▶ _THE TASK_: Output the lines below, unchanged, beginning at the line that contains "34, 50, 18, 10" and stopping after the line that contains "At how many". Omit the pictures.

▶ _TASK INPUTS_:

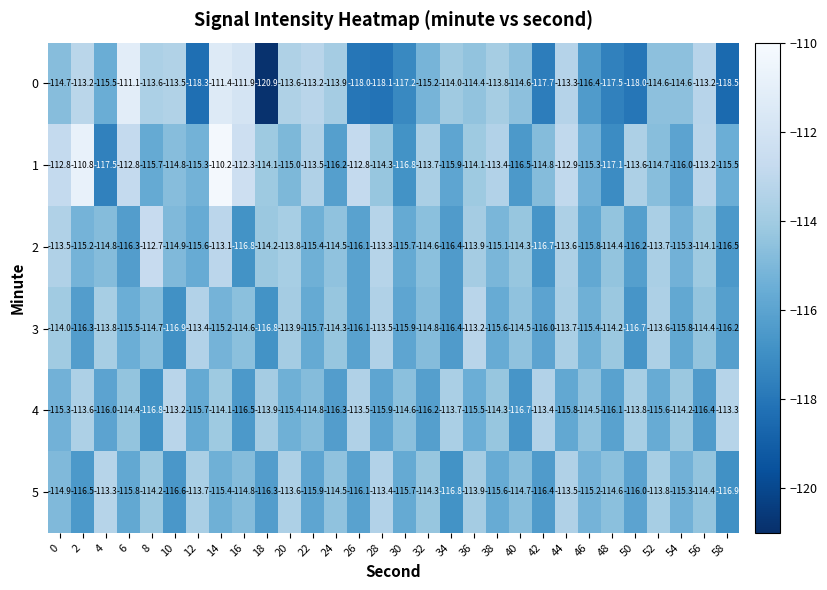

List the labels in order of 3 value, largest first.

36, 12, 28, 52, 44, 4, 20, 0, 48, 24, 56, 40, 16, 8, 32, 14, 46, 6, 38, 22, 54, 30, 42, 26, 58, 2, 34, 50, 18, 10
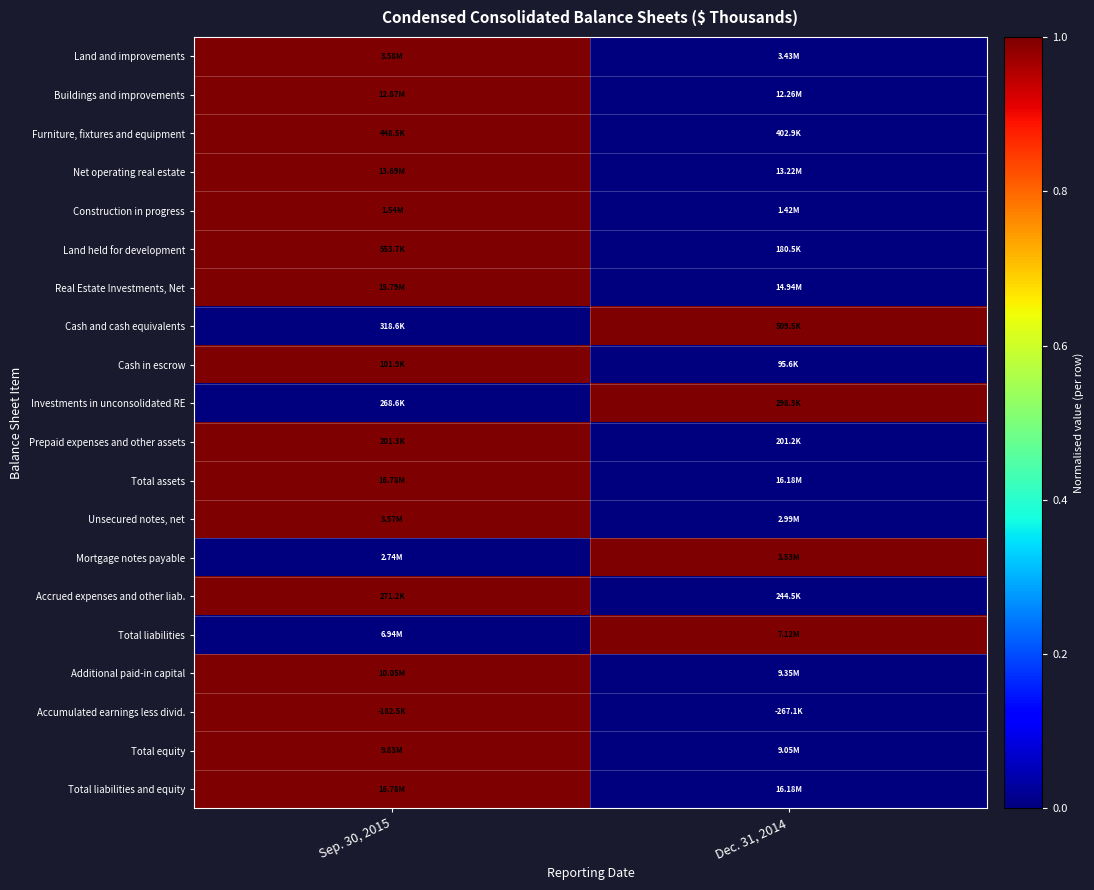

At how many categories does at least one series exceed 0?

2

...

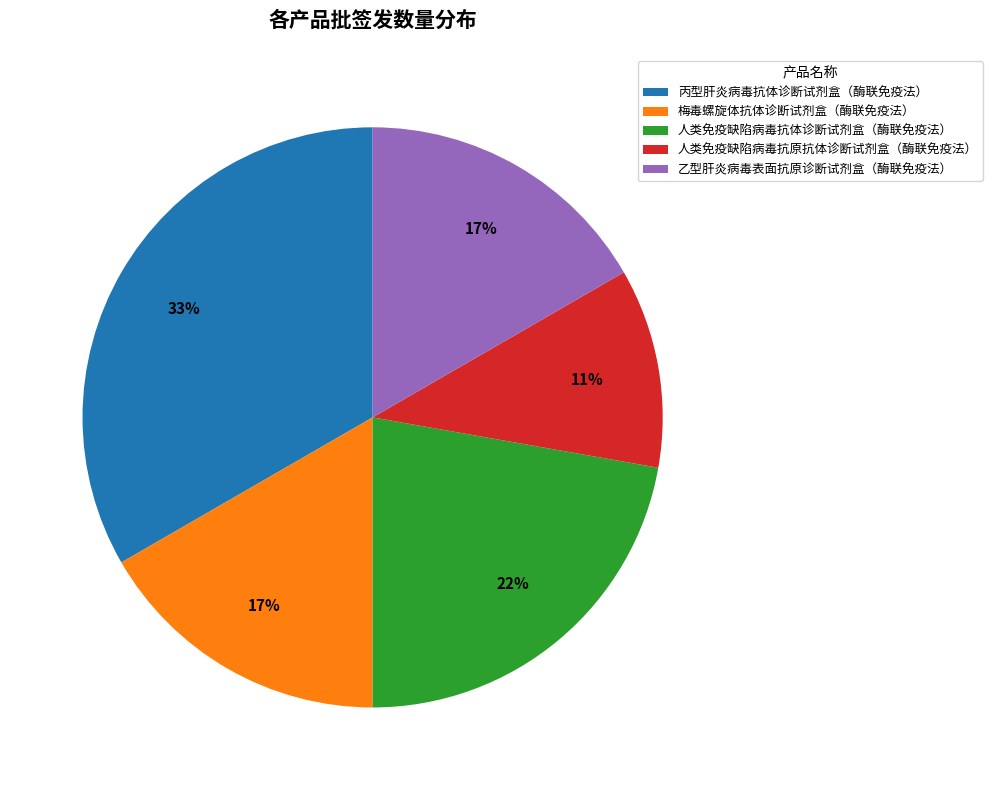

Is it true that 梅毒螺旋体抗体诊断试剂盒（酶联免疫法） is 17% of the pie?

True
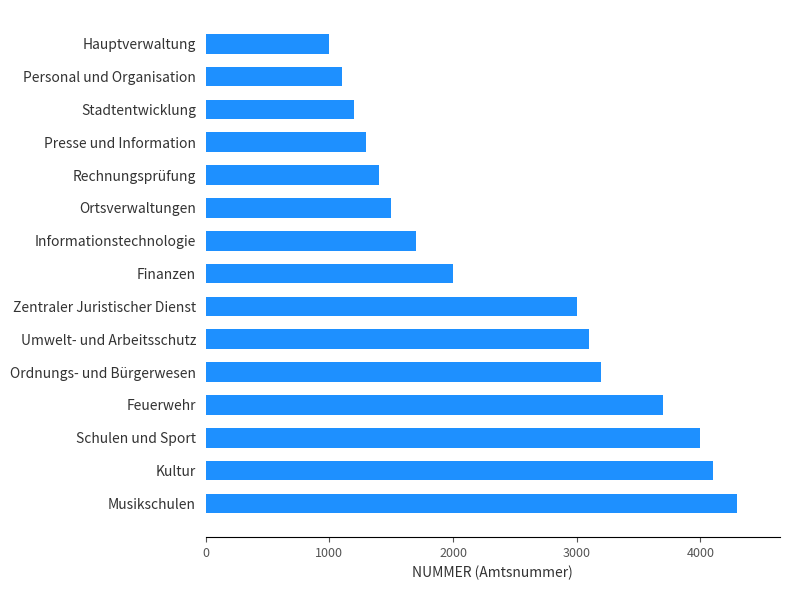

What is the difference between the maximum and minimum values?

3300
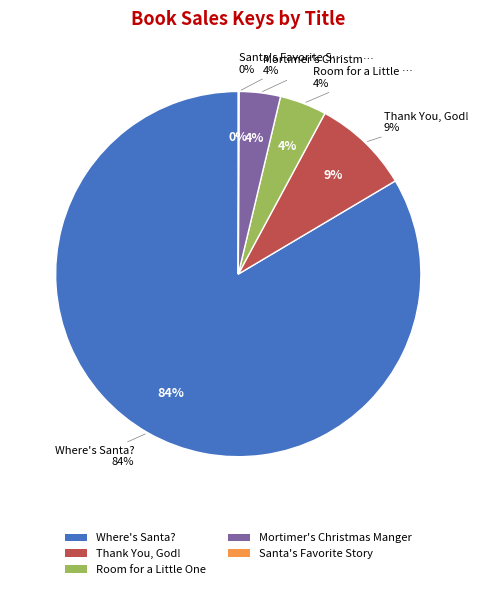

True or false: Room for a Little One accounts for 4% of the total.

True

▶ _ANSWER FOR THE TASK_:
36, 12, 28, 52, 44, 4, 20, 0, 48, 24, 56, 40, 16, 8, 32, 14, 46, 6, 38, 22, 54, 30, 42, 26, 58, 2, 34, 50, 18, 10

At how many categories does at least one series exceed 0?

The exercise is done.